中國是美國出口管制和經濟制裁等領域長臂管轄的主要受影響國。長期以來,美方泛化國家安全,濫用出口管制,對華采取歧視性做法,對半導體設備、芯片等眾多產品實施單邊長臂管轄措施。在特朗普2.0時代,特別是今年9月中美馬德里經貿會談以來,在短短20多天時間里,美方持續新增出臺一系列對華限制措施,將多家中國實體列入出口管制實體清單和特別指定國民清單;通過穿透性規則(“50%規則”)任意擴大受管制企業范圍,影響中方數千家企業;無視中方關切和善意,執意落地對華海事、物流和造船業301措施。美方的行為嚴重損害中方利益,嚴重破壞雙方經貿會談氛圍,中方不得不進行反制。
在此背景下,2025年10月9日我國商務部發布了七個公告(第55、56、57、58、61、62號等),宣布對超硬材料相關物項、部分稀土設備和原輔料相關物項、部分中重稀土相關物項、鋰電池和人造石墨負極材料相關物項、以及境外相關稀土物項和稀土相關技術實施出口管制。
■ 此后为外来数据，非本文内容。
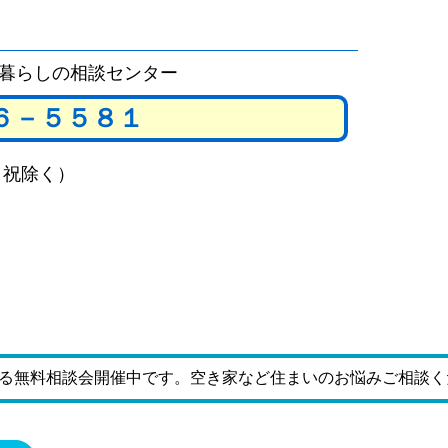
暮らしの相談センター
６－５５８１
日祝除く）
る無料相談会開催中です。空き家など住まいのお悩みご相談く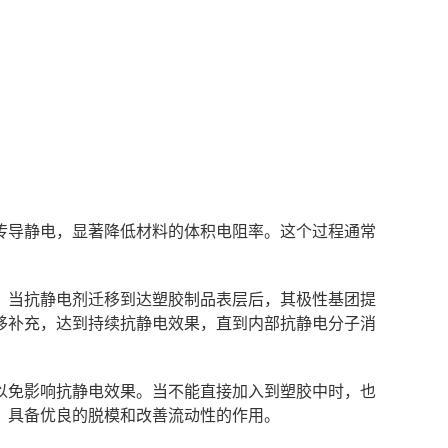
传导静电，显著降低材料的体积电阻率。这个过程通常
，当抗静电剂迁移到达塑胶制品表层后，其极性基团提
移补充，达到持续抗静电效果，直到内部抗静电分子消
壁，以免影响抗静电效果。当不能直接加入到塑胶中时，也
剂，具备优良的脱模和改善流动性的作用。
這些新增的出口管制措施,是中國政府依據法律法規,完善自身出口管制體系的正當行為;是中國作為負責任大國,履行防擴散等國際義務,更好維護世界和平與地區穩定的積極舉措;當然,也是針對美國長期以來單方面濫用出口管制長臂管轄規則,嚴重限制我國企業正當發展權益的對等回應。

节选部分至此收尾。